Ele se separou de minha mãe, Aurora, quando eu tinha 7 anos e foi trabalhar no Iraque, em obras de infraestrutura. Passei um ano lá. Numa apresentação de fim de ano dos empregados da empreiteira, ele viveu Jesus. Mostrei para o Matheus uma foto dele no papel, e ele: “seu pai vai ser o Cristo do filme”. Foi a referência de fé para o Santinho. Batia a cabeça para ele de manhã, para o meu pai. Depois, fui fazendo outras músicas em sets e cada diretor agora comandou um clipe de música que iremos lançar.

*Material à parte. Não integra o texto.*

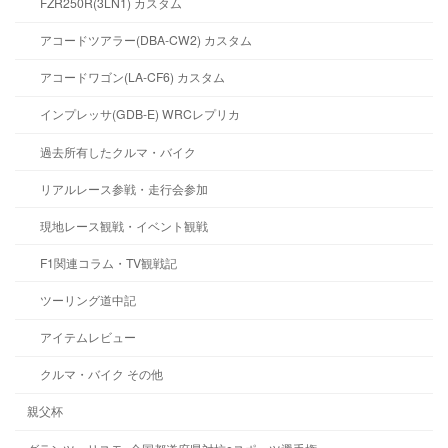
FZR250R(3LN1) カスタム
アコードツアラー(DBA-CW2) カスタム
アコードワゴン(LA-CF6) カスタム
インプレッサ(GDB-E) WRCレプリカ
過去所有したクルマ・バイク
リアルレース参戦・走行会参加
現地レース観戦・イベント観戦
F1関連コラム・TV観戦記
ツーリング道中記
アイテムレビュー
クルマ・バイク その他
親父杯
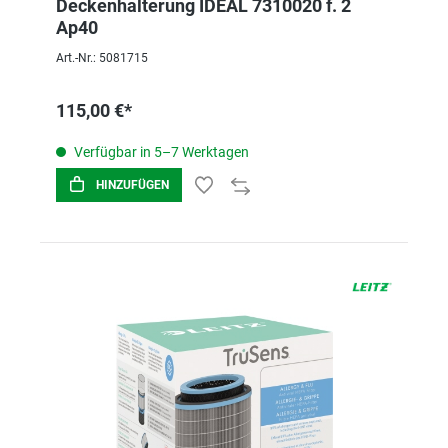
Deckenhalterung IDEAL 7310020 f. 2
Ap40
Art.-Nr.: 5081715
115,00 €*
Verfügbar in 5–7 Werktagen
HINZUFÜGEN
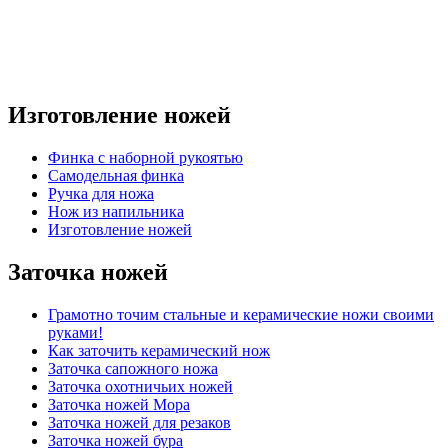
Изготовление ножей
Финка с наборной рукоятью
Самодельная финка
Ручка для ножа
Нож из напильника
Изготовление ножей
Заточка ножей
Грамотно точим стальные и керамические ножи своими
руками!
Как заточить керамический нож
Заточка сапожного ножа
Заточка охотничьих ножей
Заточка ножей Мора
Заточка ножей для резаков
Заточка ножей бура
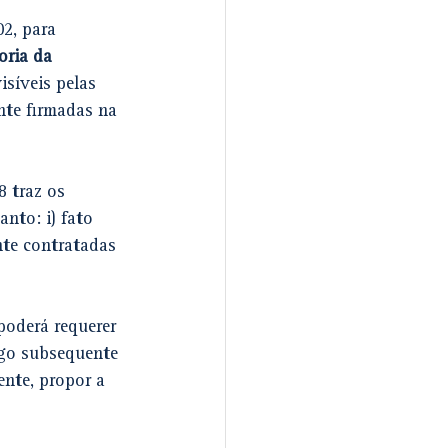
2, para 
oria da 
síveis pelas 
nte firmadas na 
8 traz os 
nto: i) fato 
nte contratadas 
poderá requerer 
igo subsequente 
ente, propor a 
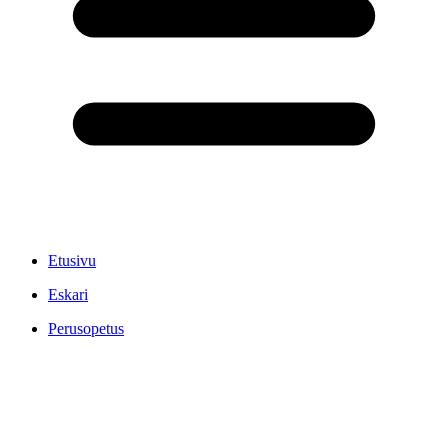
Etusivu
Eskari
Perusopetus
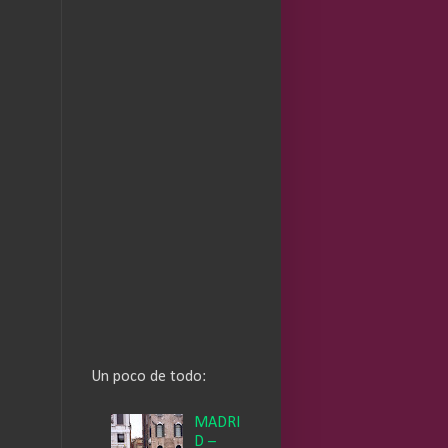
Un poco de todo:
MADRI
D –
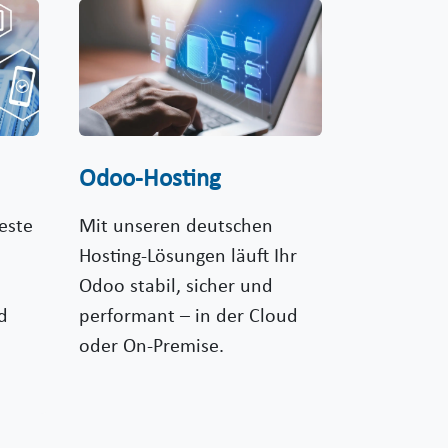
Odoo-Hosting
este
Mit unseren deutschen
Hosting-Lösungen läuft Ihr
Odoo stabil, sicher und
d
performant – in der Cloud
oder On-Premise.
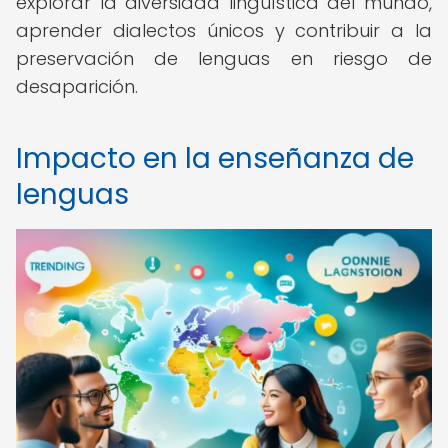
explorar la diversidad lingüística del mundo,
aprender dialectos únicos y contribuir a la
preservación de lenguas en riesgo de
desaparición.
Impacto en la enseñanza de
lenguas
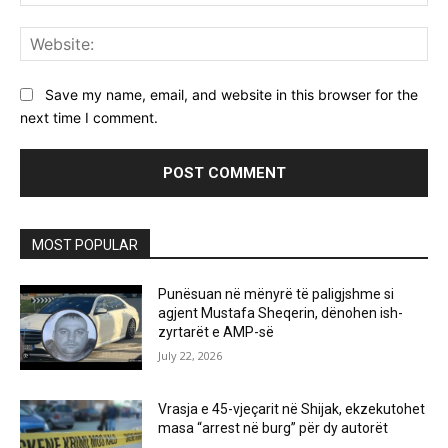
Web
Save my name, email, and website in this browser for the
next time I comment.
MOST POPULAR
Punësuan në mënyrë të paligjshme si
agjent Mustafa Sheqerin, dënohen ish-
zyrtarët e AMP-së
July 22, 2026
Vrasja e 45-vjeçarit në Shijak, ekzekutohet
masa “arrest në burg” për dy autorët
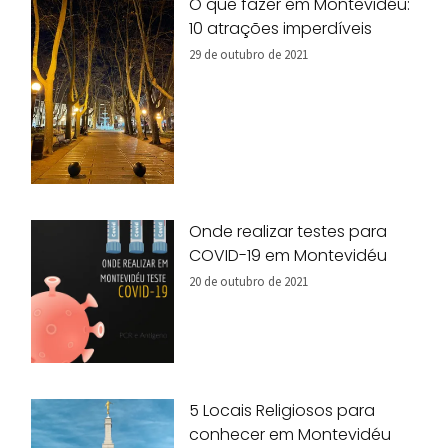
O que fazer em Montevidéu:
10 atrações imperdíveis
29 de outubro de 2021
Onde realizar testes para
COVID-19 em Montevidéu
20 de outubro de 2021
5 Locais Religiosos para
conhecer em Montevidéu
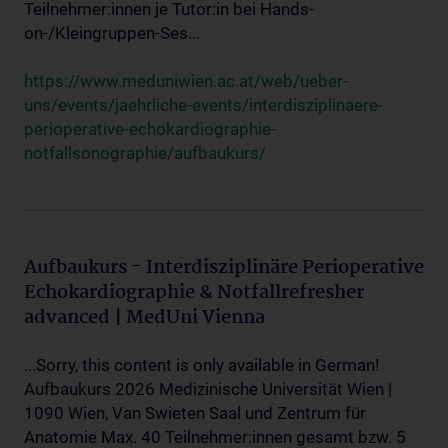
Teilnehmer:innen je Tutor:in bei Hands-
on-/Kleingruppen-Ses...
https://www.meduniwien.ac.at/web/ueber-
uns/events/jaehrliche-events/interdisziplinaere-
perioperative-echokardiographie-
notfallsonographie/aufbaukurs/
Aufbaukurs - Interdisziplinäre Perioperative
Echokardiographie & Notfallrefresher
advanced | MedUni Vienna
...Sorry, this content is only available in German!
Aufbaukurs 2026 Medizinische Universität Wien |
1090 Wien, Van Swieten Saal und Zentrum für
Anatomie Max. 40 Teilnehmer:innen gesamt bzw. 5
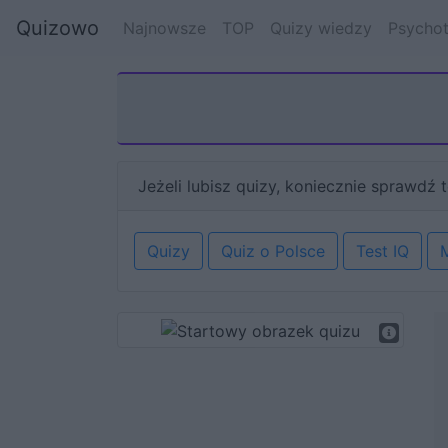
Quizowo
Najnowsze
TOP
Quizy wiedzy
Psychot
Jeżeli lubisz quizy, koniecznie sprawdź t
Quizy
Quiz o Polsce
Test IQ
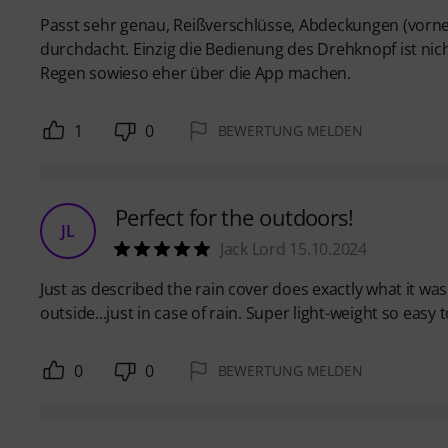
Passt sehr genau, Reißverschlüsse, Abdeckungen (vorne
durchdacht. Einzig die Bedienung des Drehknopf ist ni
Regen sowieso eher über die App machen.
1
0
BEWERTUNG MELDEN
Perfect for the outdoors!
JL
Jack Lord 15.10.2024
Just as described the rain cover does exactly what it wa
outside...just in case of rain. Super light-weight so easy
0
0
BEWERTUNG MELDEN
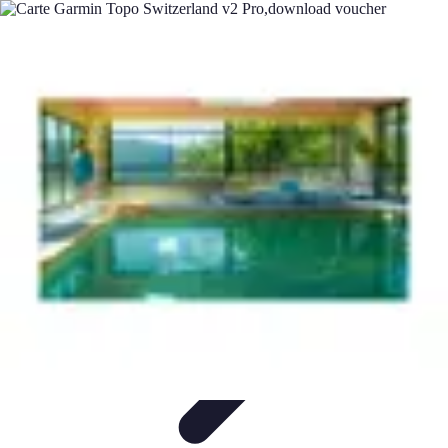
Destination Parfaite
Conseils de voyage
Conseils pratiques
Planification de
voyage
Découverte
Voyage Urbain
Destination Parfaite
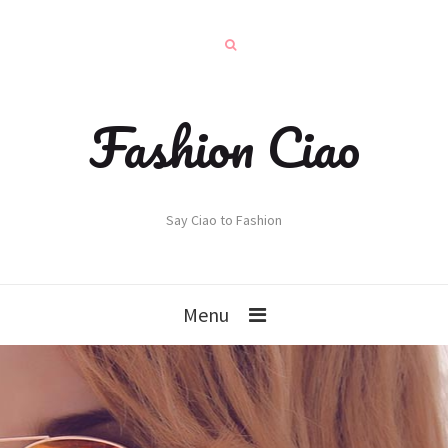
Fashion Ciao
Say Ciao to Fashion
Menu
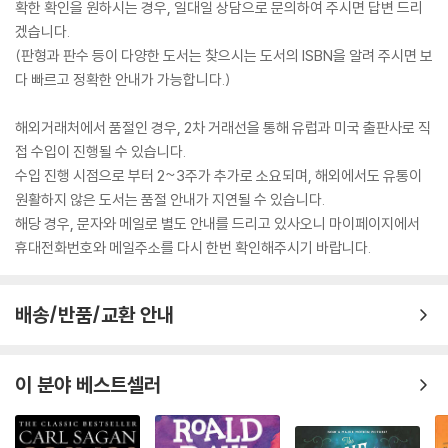
확한 확인을 원하시는 경우, 일대일 상담으로 문의하여 주시면 답변 드리
겠습니다.
(판형과 판수 등이 다양한 도서는 찾으시는 도서의 ISBN을 알려 주시면 보
다 빠르고 정확한 안내가 가능합니다.)
해외거래처에서 품절인 경우, 2차 거래선을 통해 유럽과 미국 출판사로 직
접 수입이 진행될 수 있습니다.
수입 진행 시점으로 부터 2~3주가 추가로 소요되며, 해외에서도 유통이
원활하지 않은 도서는 품절 안내가 지연될 수 있습니다.
해당 경우, 문자와 메일로 별도 안내를 드리고 있사오니 마이페이지에서
휴대전화번호와 메일주소를 다시 한번 확인해주시기 바랍니다.
배송/반품/교환 안내
이 분야 베스트셀러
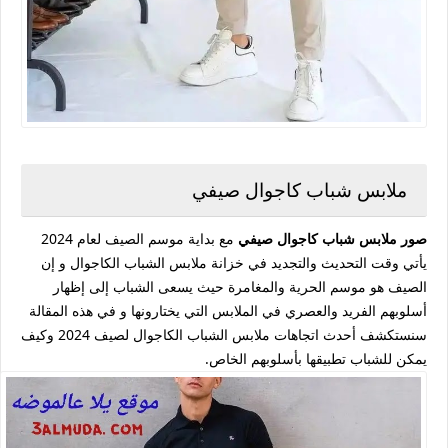
ملابس شباب كاجوال صيفي
صور ملابس شباب كاجوال صيفي
مع بداية موسم الصيف لعام 2024
يأتي وقت التحديث والتجديد في خزانة ملابس الشباب الكاجوال و إن
الصيف هو موسم الحرية والمغامرة حيث يسعى الشباب إلى إظهار
أسلوبهم الفريد والعصري في الملابس التي يختارونها و في هذه المقالة
سنستكشف أحدث اتجاهات ملابس الشباب الكاجوال لصيف 2024 وكيف
يمكن للشباب تطبيقها بأسلوبهم الخاص.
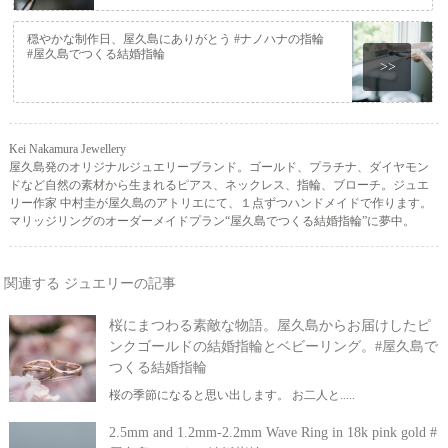
穏やかな制作日、屋久島にありがとう #ナノハナの指輪
#屋久島でつくる結婚指輪
>>
Kei Nakamura Jewellery
屋久島発のオリジナルジュエリーブランド。ゴールド、プラチナ、ダイヤモン
ドなど自然の素材から生まれるピアス、ネックレス、指輪、ブローチ。ジュエ
リー作家 中村圭が屋久島のアトリエにて、１点ずつハンドメイドで作ります。
マリッジリングのオーダーメイドプラン“屋久島でつくる結婚指輪”に夢中。
関連する ジュエリーの記事
桜にまつわる素敵な物語。屋久島からお届けしたピ
ンクゴールドの結婚指輪とベビーリング。#屋久島で
つくる結婚指輪
桜の季節になると思い出します。 お二人と.....
2.5mm and 1.2mm-2.2mm Wave Ring in 18k pink gold #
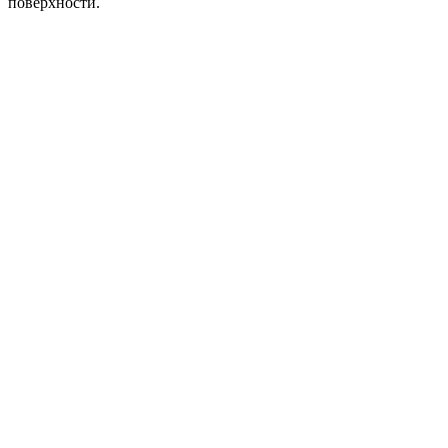
поверхности.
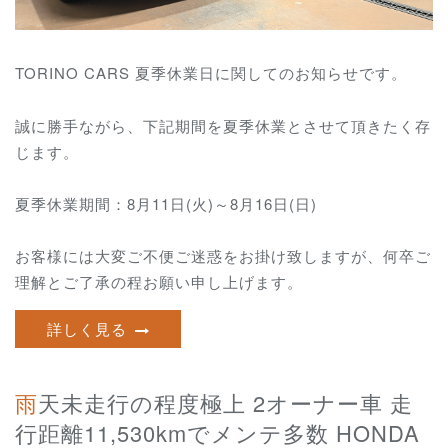
TORINO CARS 夏季休業日に関してのお知らせです。
誠に勝手ながら、下記期間を夏季休業とさせて頂きたく存
じます。
夏季休業期間：8月11日(火)～8月16日(日)
お客様には大変ご不便ご迷惑をお掛け致しますが、何卒ご
理解とご了承の程お願い申し上げます。
詳しく見る
雨天未走行の程度極上 2オーナー車 走
行距離11,530kmでメンテ多数 HONDA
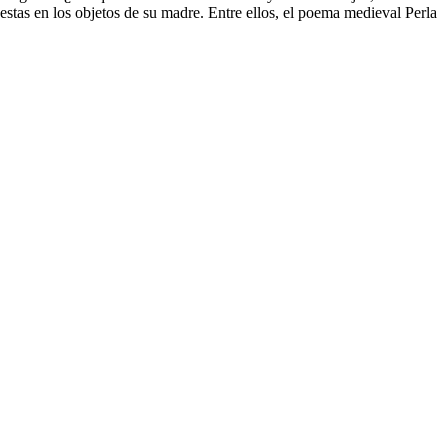
uestas en los objetos de su madre. Entre ellos, el poema medieval Perla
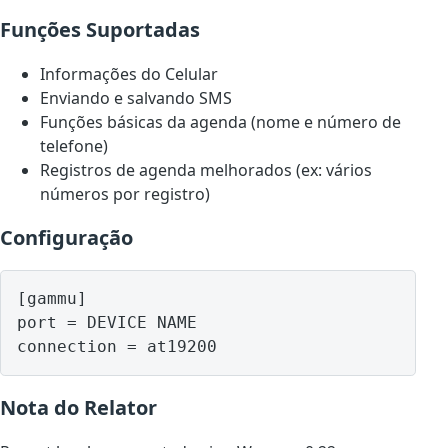
Funções Suportadas
Informações do Celular
Enviando e salvando SMS
Funções básicas da agenda (nome e número de
telefone)
Registros de agenda melhorados (ex: vários
números por registro)
Configuração
[gammu]

port = DEVICE NAME

Nota do Relator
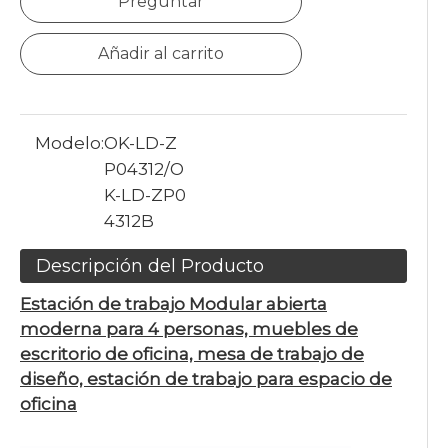
Preguntar
Añadir al carrito
Modelo:
OK-LD-Z
P04312/O
K-LD-ZP0
4312B
Descripción del Producto
Estación de trabajo Modular abierta
moderna para 4 personas, muebles de
escritorio de oficina, mesa de trabajo de
diseño, estación de trabajo para espacio de
oficina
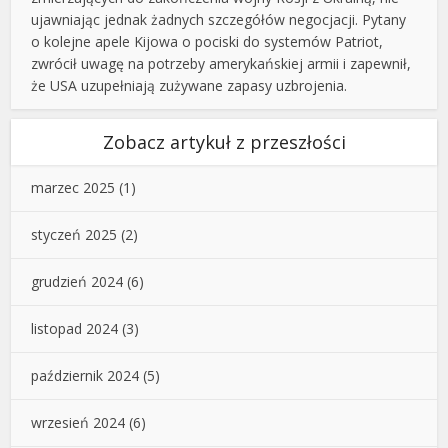
ujawniając jednak żadnych szczegółów negocjacji. Pytany
o kolejne apele Kijowa o pociski do systemów Patriot,
zwrócił uwagę na potrzeby amerykańskiej armii i zapewnił,
że USA uzupełniają zużywane zapasy uzbrojenia.
Zobacz artykuł z przeszłości
marzec 2025
(1)
styczeń 2025
(2)
grudzień 2024
(6)
listopad 2024
(3)
październik 2024
(5)
wrzesień 2024
(6)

Tem Carol Jabor com “Mulher infinita”, que fiz para Sophie, tem Jorge Furtado, tem até uma infantil, “Sou pirata”, que fizemos quando os meninos eram menores, e em que a Juju, filha da Leandra Leal, é a sereia. “Alma cicatriz” é de “Sangue azul”, com o Lírio (Ferreira, diretor do filme de 2014), estávamos em Fernando de Noronha, tinha me separado da Vanessa e saiu. E tem ainda Gal Costa e Milton Nascimento (em “Moça onça”), para quem, aliás, mostrei o Homem-Lama na Amazônia. Quando terminei, ele ficou em silêncio até soltar um “puta que o pariu!”. Me arrepiei.
A descoberta do cantar veio de “Cazuza”?
Também. O filme da Sandra (Werneck) me deu tanta coisa, inclusive a Lucinha (Araújo), que liberou “Pro dia nascer feliz” e “Blues da Piedade” para o disco.
Em uma das muitas declarações que faz para Sophie nas redes, você cita Doces Bárbaros com um “nossos planos são muito bons”. Têm um projeto profissional dos sonhos?
Coloco até pouca coisa! No Dia dos Pais, ela me fez uma surpresa linda, uma joia do (designer) André Lasmar com o cavalo-marinho seco que meu pai deixou em uma mala preta e só abri tempos depois. Um projeto é o bar temático do Galo que abrirei em Beagá, somos atleticanos fanáticos, meus filhos também, graças a Deus. E, o dos sonhos, com ela, Julio, Elen e amigos fotógrafos, é o “Palhaçada”, uma investigação dos mestres da palhaçaria. Falei com a Leandra Leal para nos dirigir, mas veio um “tá maluco? Quero é fazer!”, e ela engrossou o caldo. Agora é sincronizar as agendas. Ando, como você pode ver, numa animação só.